*Exercise text*.
March 19, 2009

  • I’m the One Who…. eats words for breakfast

    Honestly, when I saw this Featured Grownups topic, I immediately thought of a song (I’m the Man Who Murdered Love by XTC) which really has little to do with my post, but which popped into my head like Superman’s little extra-dimensional nemesis Mr. Mxyzptlk.

    As you can probably tell, I’m the one with some kind of weird sense of humor. I realized a long time ago, when I was more apt to cry than smile, that sometimes if you don’t laugh, you cry. I’m not an optimist by any stretch of the word, nor am I pessimist. But like Wednesday Addams, I am a morbid little ray of sunshine, unerringly finding something humorous in even the grimmest circumstances. I have a bit of the gallows humor about me, digging at the grumpiest people until I win a smile. I have a way of twisting words around, warping their intended meaning or stringing things along until the original intent of the speaker or writer is lost or more fully revealed. I pick things apart and slap them back together in a collage of inference.

    So more accurately, I am the one who loves words…. reading them, writing them, tracking them down and pinning them to paper like an exotic insect collection. I fear for the structural integrity of my room with all the bookshelves, packed to capacity with my book collections, old pulp weird fiction and new horror, science fiction and fantasy, occult, mysticism, mythology, history, religion… and some hard to classify topics. I’m the one who loves new ideas and written wit. I’m the weird girl who sits in a corner alone in a crowded room or cafe, chortling at some bizarre series of events set down in a book. I’d rather read than converse with anyone in that crowded room, because let’s be honest, an engrossing conversation is hard to find, but a good book can be revisited indefinitely.

    I’m the one who finds adventure between the lines. Every sentence read or written is another step in a journey of a hundred thousand words. A new idea is like another lens added to a jeweler’s magnifying glass, not creating a new perspective so much as revealing it. Given a choice between eating or reading, it would be a long time before I chose food. When I was a child, I passed up many meals and even sleep in favor of finishing a book. Words fill places food and rest cannot. Words are like seeds. No one knows what they will eventually grow into or how they will alter the jungle of your mind until the moment of epiphany, when an idea suddenly pops into bloom. Even dead and forgotten ideas fertilize future meme blossoms. My mind is a riot of color and growth, unpruned by close mindedness. Words are like rain and sunshine to the garden of my mind.

    I am the girl who consumes the world like alphabet soup, letting tendrils of thought twist and flower into new ideas on a whim.





    March 19th


    Akitu is a ten day long Babylonian festival held in memory of the marriage of heaven and earth.




    In Greece, this is known as the Micra (lesser) Panathenaea in honor of Athene. This became the Quintania or Quinquatrus in honor of Minerva in the hands of the Romans. The Panathenaea is the most ancient and most important of Athenian festivals. The Lesser Panathenaea is celebrated every year, with the Megala (greater) Panathenaea held every fifth year and in the third year of every Olympiad. Only later was the Micra Panathenaea moved to spring, perhaps by Roman influence to make it correspond to the Quinquatrus of Minerva. The date of the Micra Panathenaea in the earlier Greek period was May 5th.

*Set of tasks*.
**A)** In the blog post, how often is the Megala Panathenaea held?
**B)** Carry the blog post on from its final sentence.

*Source information*.
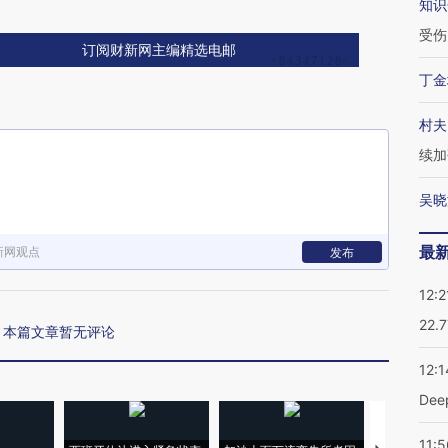
知识
受伤
订阅财新网主编精选电邮
丁金
村夫
续加
吴晓
最
新网观点
发布
12:2
22.
本篇文章暂无评论
12:1
De
11:5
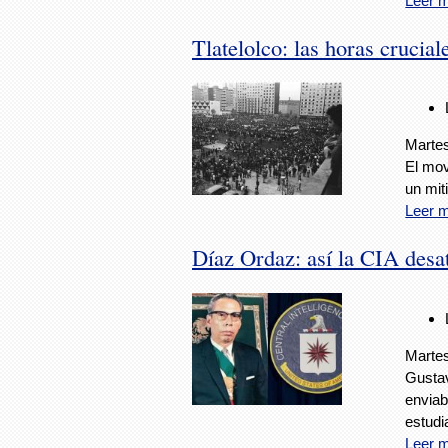
Leer 
Tlatelolco: las horas crucial
Martes
El mov
un mit
Leer 
Díaz Ordaz: así la CIA desa
Martes
Gustav
enviab
estudia
Leer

*Your responses*.
**A)** Every fifth year, in the third year of every Olympiad.

**B)**
    In the lesser festival, there are three games conducted by ten presidents. On the evening of the first day, there is a race with torches. On the second, there is gymnastic combat and trials of strength and bodily dexterity. The last is a musical contest, instituted by Pericles, and concerts are performed. The poets compete in four plays, called the tetralogia, the last of which is a satire. The victor in any of these games is rewarded with a vessel of oil and a crown of olives (which are sacred to the goddess), which grew in the grove of Academus.


    Other ceremonies were added, such as a procession in which Minerva’s sacred peplos, or garment, is carried. Woven by a select number of virgins called ergazika, from ergos, “work,” the peplos is white or saffron and sleeveless with gold embroidery detailing the achievements of the goddess. Two of the arrephoroi, young virgins between the ages of eleven and seventeen, attend the ergazika. The arrephoroi wear white with ornaments of gold.


    In the ceramicus outside the city near the Hill of Ares, a ship is built. From this, Minerva’s peplos is hung as a sail. The ship is taken to the temple of Ceres Eleusinia and then to the citadel where the peplos is placed upon Minerva’s statue. The statue lies upon a bed (plakis) woven or strewed with flowers.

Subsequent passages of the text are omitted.